SELECTED PASSAGE.

Book Review: The Good Life by Robert Waldinger and Marc Schulz
This book claims to hold the secret to true happiness in life.
POSITIVE AFFIRMATION
"Today I know I can press the reset button at anytime, resetting my attitude and approach."
START WITH A SMILE…

The Most Productive Time
When I started reading The Good Life: Lessons from the World's Longest Scientific Study of Happiness, I was immediately hooked. In the first chapter, it gives away the punchline which completely reinforces what I already believe in. And for the next 10 hours, I kept drinking from the Kool-Aid. #confirmationbias
In The Good Life, authors Waldinger and Schulz reveal the surprising result from the Harvard Study of Adult Development’s 80+ years of continuous research, “one of the world’s longest studies of adult life,” having collected a massive array of data on their physical and mental health. And when they say data, it includes brain scans, blood work, and extra-personal interviews. #TSAwouldbeproud
Imagine someone from the Harvard study coming to visit you every 5 years and conducting a deep interview on how you’re feeling about every facet of your life. What an awesome journal later in life to reflect upon. #milliondollaridea
The punchline of The Good Life is:
“Close relationships, more than money or fame, are what keep people happy throughout their lives, the study revealed. Those ties protect people from life’s discontents, help to delay mental and physical decline, and are better predictors of long and happy lives than social class, IQ, or even genes.” - Mineo, Harvard News
To be more productive, it’s essential we make time for what’s most important.
Tim Ferriss, entrepreneur and personal experimenter, wrote about how he sets up goals. He looks back on the past year, noting what events and people made him feel great and which felt bad. Then he does this:
“Based on the answers, take your “positive” leaders and schedule more of them in the new year. Get them on the calendar now! Book things with friends and prepay for activities/events/commitments that you know work. It’s not real until it’s on the calendar.” - Tim Ferriss
I’m naturally an organizer, which includes being a social organizer. Ever since I was a kid, I’ve always had an inclination to arrange events with friends. (When I was in 5th grade, I started my own club, called the J-Team (how arrogant!) where we tried to do good deeds, like pick up litter. I think we saved 10 bottles from the landfill.)

SUPPLIED DATA.
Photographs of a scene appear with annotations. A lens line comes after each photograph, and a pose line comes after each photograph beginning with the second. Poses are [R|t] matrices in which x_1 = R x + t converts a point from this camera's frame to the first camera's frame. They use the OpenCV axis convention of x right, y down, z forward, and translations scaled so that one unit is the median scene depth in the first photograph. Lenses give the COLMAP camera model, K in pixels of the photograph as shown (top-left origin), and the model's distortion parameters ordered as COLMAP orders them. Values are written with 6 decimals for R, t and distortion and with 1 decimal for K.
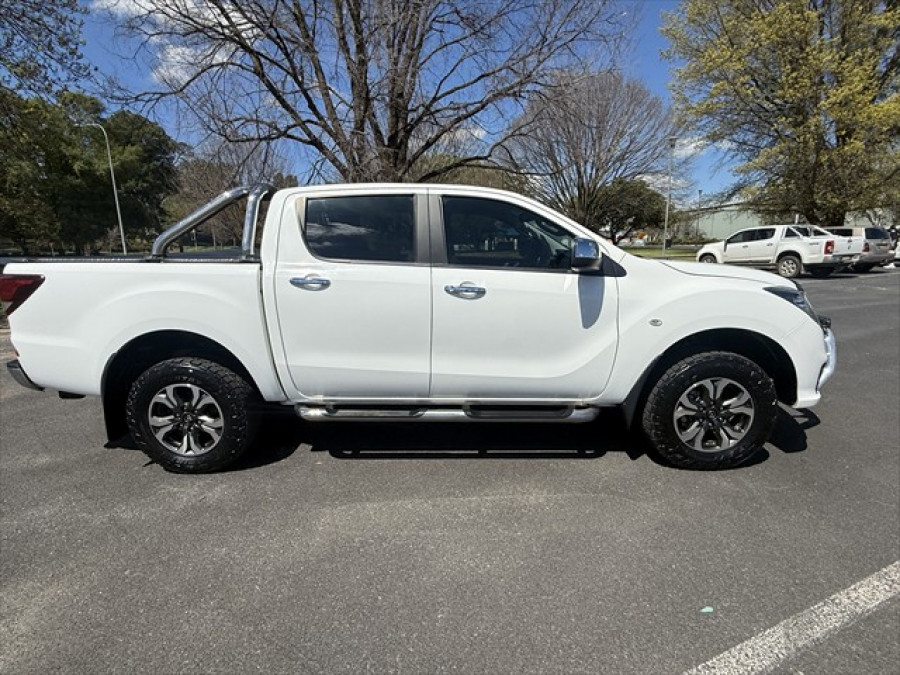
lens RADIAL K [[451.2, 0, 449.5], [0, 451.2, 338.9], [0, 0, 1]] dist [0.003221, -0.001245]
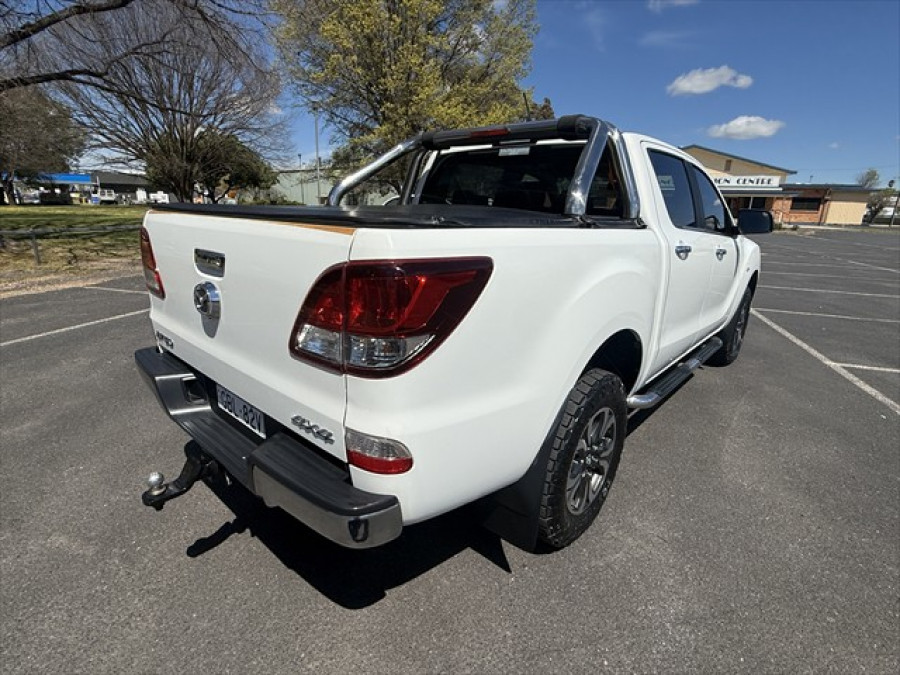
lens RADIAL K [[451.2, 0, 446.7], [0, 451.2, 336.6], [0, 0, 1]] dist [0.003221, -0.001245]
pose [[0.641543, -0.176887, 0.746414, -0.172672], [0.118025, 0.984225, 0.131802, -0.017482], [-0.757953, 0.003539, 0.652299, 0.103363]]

==

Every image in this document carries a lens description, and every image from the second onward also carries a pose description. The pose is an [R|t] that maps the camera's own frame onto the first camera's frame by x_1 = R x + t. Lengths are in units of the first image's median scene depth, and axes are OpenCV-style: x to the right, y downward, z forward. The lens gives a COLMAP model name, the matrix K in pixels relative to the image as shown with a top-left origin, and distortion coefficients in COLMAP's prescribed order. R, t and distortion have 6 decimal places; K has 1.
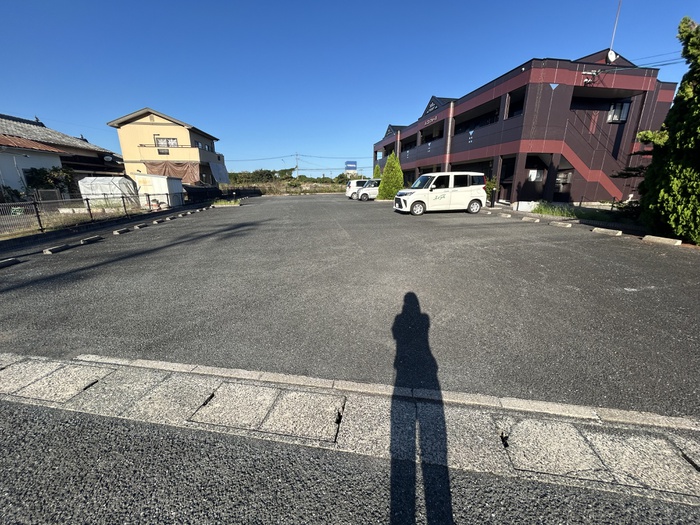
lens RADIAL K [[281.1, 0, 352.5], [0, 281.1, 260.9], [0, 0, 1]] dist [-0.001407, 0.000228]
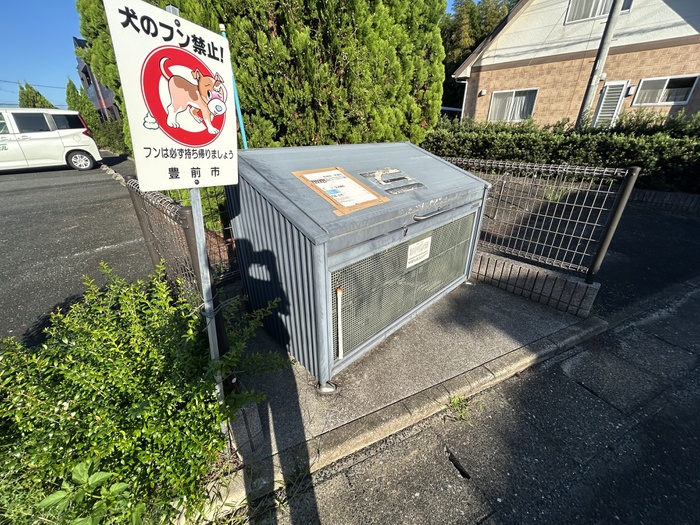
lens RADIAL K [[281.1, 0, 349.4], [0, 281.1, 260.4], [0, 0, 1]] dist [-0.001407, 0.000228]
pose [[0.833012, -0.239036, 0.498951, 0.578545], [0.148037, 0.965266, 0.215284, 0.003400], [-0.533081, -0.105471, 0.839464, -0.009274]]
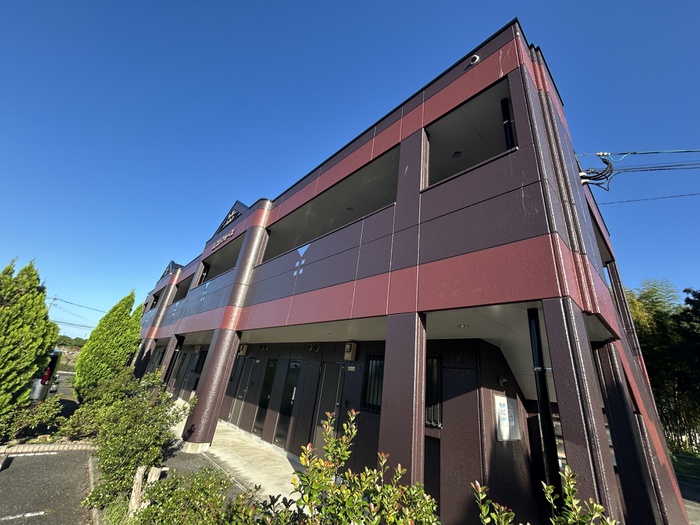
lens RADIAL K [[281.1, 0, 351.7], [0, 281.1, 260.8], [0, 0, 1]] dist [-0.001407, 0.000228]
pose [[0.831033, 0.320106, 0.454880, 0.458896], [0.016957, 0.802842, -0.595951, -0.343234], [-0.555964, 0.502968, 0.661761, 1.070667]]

CHECK YOUR UNDERSTANDING.
1. According to the book review, how many years of continuous research has the Harvard Study of Adult Development carried out?
2. Extend the book review past its final sentence.
You can set the entries aside; they aren't needed here.

ANSWERS FOR EACH ITEM.
1. More than 80 years.

2.
But, if you’re not used to inviting people to do things, tough luck… you better get over it.
“Researchers from three different universities studied the impact of social isolation and unhappiness on older individuals and found that loneliness ages a person faster than smoking. Prior research had already suggested that a lack of family, friendship, or community was linked to a 30 percent increase in the likelihood of heart disease and stroke and a 50 percent increase in the likelihood of dementia.”
Learn from The Good Life’s massive study of over 80 years and all the personal lessons of those participants - that if you don’t tend to your relationships, death may be coming much sooner for you.
“The relationship bill comes due.” - Terrence Real, I Don’t Want to Talk About It
TAKEAWAY
We are more productive when engaged in activities that we enjoy (and are good at). Increase your health span by doing those activities with others, as much as possible. Put on your social planner hat and make plans with people… now.
Waldinger has boiled down his definition of a good life to this: “Being engaged in activities I care about with people I care about.” - Emine Saner, The Guardian
(suggested events to do with others)
➩ The Taylor Swift: The Eras concert film, because the real concert tickets are just too expensive.
➩ Pick a local restaurant you’ve never been to, invite someone you haven’t talked to for too long, and make convo.
➩ Pick a physical activity and invite someone. Go for a walk, a bike ride, a run, play tennis, whatever.
➩ At my work, they used to arrange community volunteer events. Who’s to say you don’t arrange your own community event, such as Habitat for Humanity?
How to cultivate deep relationships? I got ideas.
I believe what holds people back from being more socially outgoing, aka putting themselves out there and being vulnerable, is their own insecurity.